About a week later, I got up the courage to call Eric.

"Celia! I was hoping you'd call," he said. I asked him if I could watch a filming, if that was allowed.

"Of course," he said.

They didn't let just anyone on the set but that they were always happy, understandably, to have prospective models come to check things out. He told me they were filming the next Sunday morning and asked if I would I like to see how things were done. I swallowed hard and said "Yes." He gave me the address and said he'd see me on Sunday.

I arrived at the location, a house in a nice, quiet neighborhood. I knocked on the door, hoping I hadn't gotten the address wrong.

A guy opened the door, introduced himself as Terry, and said, "You must be Celia. C'mon in. Eric said you'd be coming over. He said you might be working with us."

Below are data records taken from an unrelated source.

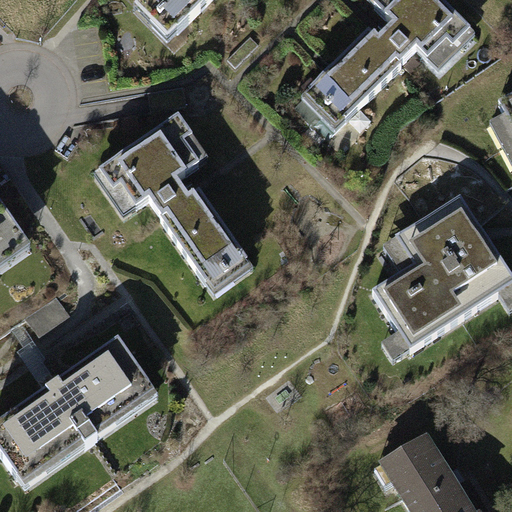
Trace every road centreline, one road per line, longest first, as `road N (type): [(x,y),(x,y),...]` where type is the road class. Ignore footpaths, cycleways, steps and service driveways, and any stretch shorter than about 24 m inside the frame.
road 1 (residential): [(106,511),(331,344),(349,398)]
road 2 (residential): [(0,126),(7,134),(35,133),(54,112),(52,83),(32,66),(0,70)]
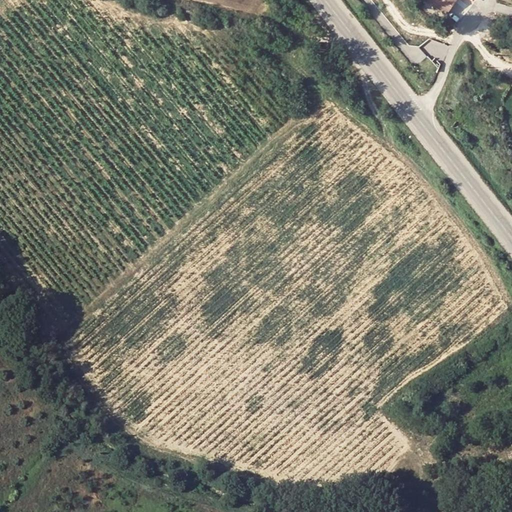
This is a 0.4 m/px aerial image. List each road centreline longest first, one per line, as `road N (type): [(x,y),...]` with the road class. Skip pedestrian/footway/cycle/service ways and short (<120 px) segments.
road 1 (unclassified): [(420,120),(471,21),(497,6),(511,12)]
road 2 (tertiary): [(325,0),(420,120)]
road 3 (tertiary): [(420,120),(511,236)]
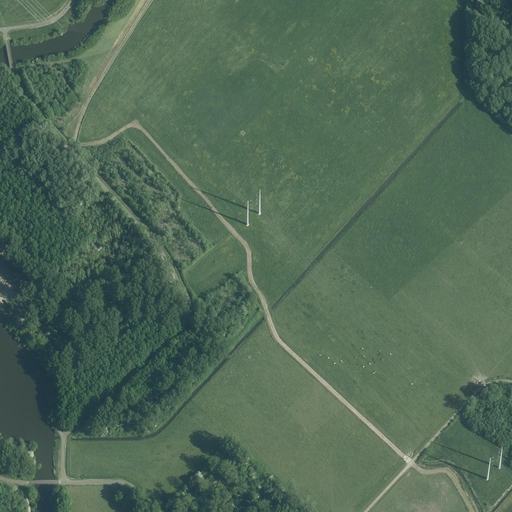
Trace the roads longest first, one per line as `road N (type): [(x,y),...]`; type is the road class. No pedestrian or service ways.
road 1 (track): [(67,148),(136,123),(242,239),(280,342),(405,457)]
road 2 (track): [(511,381),(473,394),(365,511)]
road 3 (track): [(0,292),(44,331),(63,438)]
road 4 (unknown): [(74,145),(90,97),(149,0)]
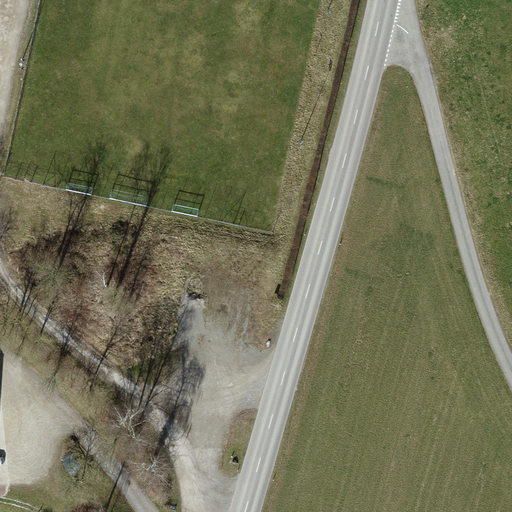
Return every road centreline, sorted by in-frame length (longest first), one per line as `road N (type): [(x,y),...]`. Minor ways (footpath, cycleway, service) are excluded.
road 1 (tertiary): [(385,0),(246,511)]
road 2 (track): [(397,0),(493,337),(511,373)]
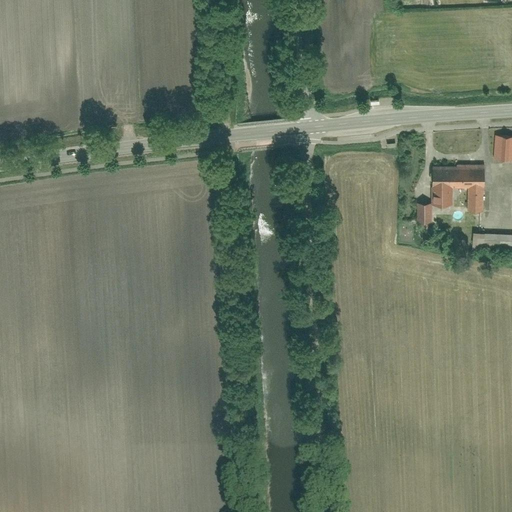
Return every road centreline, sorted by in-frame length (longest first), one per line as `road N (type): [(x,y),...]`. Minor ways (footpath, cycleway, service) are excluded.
road 1 (unclassified): [(307,128),(325,511)]
road 2 (unclassified): [(235,511),(214,137)]
road 3 (tertiary): [(0,166),(214,137)]
road 4 (tertiary): [(307,128),(511,111)]
road 5 (residential): [(301,0),(307,128)]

Hastily, I told him I was still thinking about it.

"Cool," he said. "Let me introduce you to the guys."

I met Todd, who I recognized from the Web site, and Mike, another performer who, today, was doing the lighting, and Chris, the cameraman. I also met David. He was sort of nerdy compared to the rest of the guys, shy but very nice and kind of cute. David was the one who took care of the technology on the set and maintained the Web site as well. He was busily preparing the monitor and the digital recording equipment. The filming was set to start in about 15 minutes so there was a flurry of activity. I stood to the side, trying not to get in the way. Eric came into the living room and greeted me.

"Hey, Celia," and kissed my cheek. "Stick close to me; I'm going to be directing today."

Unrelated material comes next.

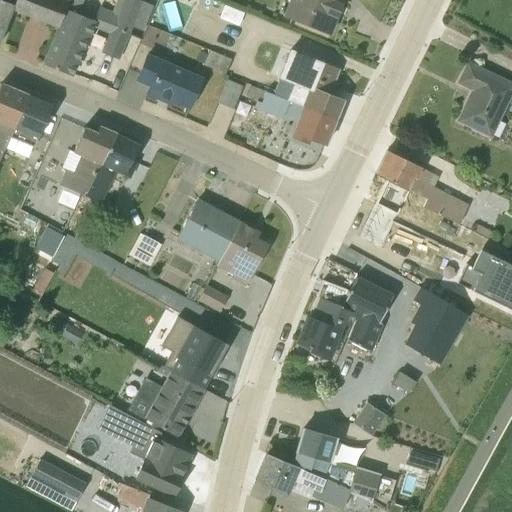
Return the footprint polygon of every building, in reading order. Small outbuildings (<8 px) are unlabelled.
[(0,0),(0,32),(10,9),(55,26),(64,0),(0,0)] [(65,0),(63,5),(78,10),(81,0),(65,0)] [(97,6),(92,19),(127,33),(130,27),(141,31),(151,6),(136,0),(113,0),(110,10),(97,6)] [(340,0),(285,0),(280,15),(327,34),(340,0)] [(99,51),(116,58),(127,33),(62,8),(42,64),(68,74),(91,26),(106,32),(99,51)] [(337,68),(287,48),(286,49),(278,46),(267,73),(275,76),(268,92),(333,118),(341,99),(327,94),(337,68)] [(228,58),(207,49),(201,63),(222,73),(228,58)] [(144,52),(132,79),(145,86),(143,93),(167,104),(169,101),(186,109),(200,77),(144,52)] [(456,119),(489,135),(511,87),(511,85),(465,64),(457,81),(471,88),(456,119)] [(225,79),(215,102),(230,108),(241,86),(225,79)] [(0,150),(25,94),(0,83),(0,150)] [(247,84),(243,94),(254,99),(251,107),(279,118),(281,113),(294,118),(289,135),(305,141),(307,137),(323,143),(333,118),(247,84)] [(49,104),(25,94),(7,135),(32,146),(49,104)] [(80,194),(113,133),(96,125),(93,132),(81,127),(80,127),(71,152),(65,149),(58,166),(63,168),(55,183),(61,187),(54,201),(69,209),(77,194),(78,193),(80,194)] [(80,194),(98,202),(113,171),(127,177),(134,161),(129,159),(136,144),(113,133),(80,194)] [(435,175),(384,150),(372,172),(419,195),(416,202),(457,224),(467,204),(430,185),(435,175)] [(436,221),(438,214),(416,202),(419,195),(372,172),(353,210),(354,211),(379,223),(391,200),(436,221)] [(192,202),(173,238),(215,260),(236,221),(220,213),(218,216),(192,202)] [(93,224),(82,218),(72,237),(84,242),(93,224)] [(229,278),(243,284),(265,244),(253,238),(256,231),(236,221),(214,264),(230,274),(229,278)] [(115,231),(106,227),(95,249),(104,253),(115,231)] [(158,243),(136,232),(125,254),(147,265),(158,243)] [(511,298),(511,253),(480,240),(472,258),(467,256),(456,281),(471,287),(473,281),(511,298)] [(345,338),(369,351),(380,323),(376,320),(390,293),(353,275),(338,305),(354,312),(345,338)] [(329,366),(341,337),(352,312),(338,305),(344,292),(323,281),(319,281),(306,316),(304,315),(294,341),(308,349),(306,352),(329,366)] [(224,295),(203,284),(195,299),(216,310),(224,295)] [(466,314),(417,286),(409,300),(416,304),(406,322),(409,324),(399,341),(437,363),(466,314)] [(172,357),(166,369),(201,388),(223,346),(171,319),(156,348),(172,357)] [(126,368),(111,396),(142,414),(141,417),(173,435),(201,388),(166,369),(157,365),(154,370),(163,376),(158,385),(140,375),(139,376),(126,368)] [(365,402),(351,424),(370,436),(384,413),(365,402)] [(156,430),(106,404),(95,428),(129,445),(126,451),(141,459),(133,476),(170,493),(178,477),(177,476),(187,454),(152,438),(156,430)] [(334,437),(299,426),(292,450),(294,451),(290,463),(347,488),(346,492),(346,493),(367,501),(383,511),(393,478),(378,473),(352,464),(351,466),(328,457),(334,437)] [(262,451),(251,477),(267,484),(265,487),(284,495),(287,489),(307,498),(308,495),(339,508),(347,488),(290,463),(262,451)] [(83,482),(37,458),(27,476),(73,500),(83,482)] [(176,511),(178,509),(146,496),(147,494),(116,481),(114,486),(118,488),(114,498),(138,508),(136,511),(176,511)]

I looked around for the model, who was nowhere to be seen.

When I asked Eric where she was, he said, "Andrea is in the bedroom, being made up by Marsha."

As he said that, two women came into the living room. One was obviously Andrea, red haired, busty, and bigger than I was. She had on a black spaghetti-strapped gown. The other woman was blond, pretty, and normal sized. That was Marsha. In addition to doing the makeup, Eric told me, she was also the "fluffer."

Before I could ask what a "fluffer" was, I heard David say, "Ready, Eric."

Eric then called everyone to attention. "OK, guys, we're ready to start. Andrea, you look great, doll."

Andrea, very nicely made up, smiled, tossed her curly hair, and nervously kept smoothing imaginary wrinkles in her dress. I thought she looked very pretty. Mike had moved the lights into position. Terry had the boom microphone ready. Todd waited alongside Andrea. Apparently he was going to be the male performer today.